[The following was composed back in March but I didn't get around to posting it until now. Please pretend it's still relevant.]
In an interview in the AV Club section of The Onion, Win Butler (of Arcade Fire) touched on how the way MTV doesn't promote the hip and cool but the glamorous and vapid seems to be a disservice to the youth of today. Shows like My Super Sweet 16 ostensibly are presented with a wink, in a let's-see-how-ridiculous-the-rich-are way, but he fears the young fail to grasp the irony.
I'm not sure whether the reality show world is deteriorating the minds of the children any worse than anything in pop culture did in the past, but I see his point.
However, at least the Sweet 16 show (which I've had to sit through more than a few times due to my girlfriend's occasional fascination with it) is relatively overt in its hints of how risible the feted ones are; there are far worse shows.
Anyway, shortly after reading that, I caught a bit of the "Chefography" of Food Network personality Sandra Lee, host of Semi-Homemade, a show where she takes pre-made ingredients and spruces them up a bit. The special is part of a series showing the biographies of some of the popular chefs on the network. Overlooking how she is even less of a "chef" than the new queen of overexposure, Rachel Ray (who at least approximates cooking), I didn't think Sandra was popular enough to warrant this level of spotlight. They must be desperate for programming, or she must have embarrassing photos of someone high up in the network. (That would explain a lot, actually.)

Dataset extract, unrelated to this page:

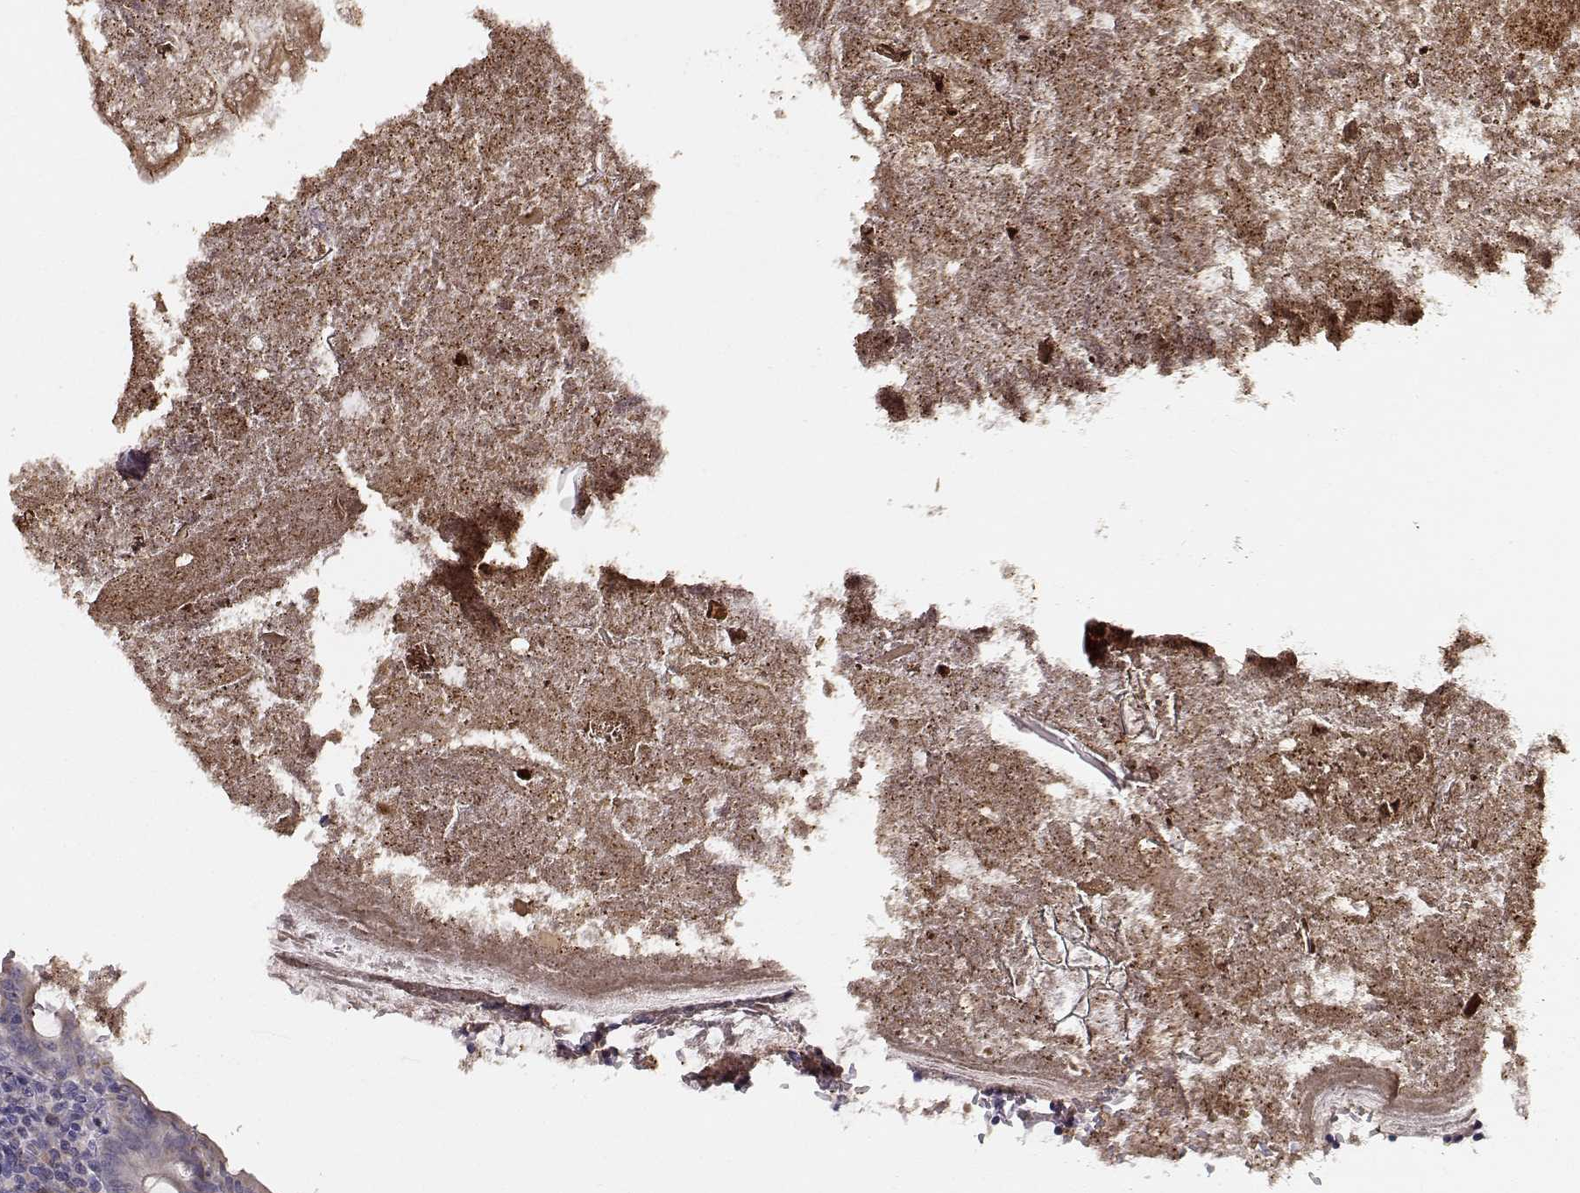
{"staining": {"intensity": "moderate", "quantity": "<25%", "location": "cytoplasmic/membranous"}, "tissue": "appendix", "cell_type": "Glandular cells", "image_type": "normal", "snomed": [{"axis": "morphology", "description": "Normal tissue, NOS"}, {"axis": "topography", "description": "Appendix"}], "caption": "Appendix was stained to show a protein in brown. There is low levels of moderate cytoplasmic/membranous expression in approximately <25% of glandular cells. Nuclei are stained in blue.", "gene": "ACSL6", "patient": {"sex": "female", "age": 23}}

I found her annoying before ever seeing the special, not merely because of her utter lack of qualification to be on a "cooking" show; her personality reeked of insincerity, even though I'm sure her on-air presentation was more-or-less how she really was. (Sad to say.) Her "tablescapes" (which I presume is intended to be an amalgam of "table" and "landscape") seemed only of interest to the vapid but utterly uncreative.
After seeing what I did of her special, with a college friend of hers lauding how she decorated her dorm room with lace (while the rest of the girls were lucky to pick up their dirty clothes from the floor), and hearing of her "harrowing" start at the network (where critics picked on her lack of cooking skills) and her alleging that when the critics picked on her they were picking on women across the country "just trying to put a meal on the table" (as though she represented middle America), I came to realize that I was kind to have only found her annoying; she was insufferable.
Then I saw a few minutes of The Real Housewives of Orange County reunion show (after, admittedly, not sitting through more than 30 seconds of the actual series), where a host interviewed the women featured in the show as though they were exemplary humans, and I realized that there were levels of insufferability (go with it) so far below Sandra Lee that I held little hope for the future of our species.
Spoiled rich kids didn't seem so bad at all.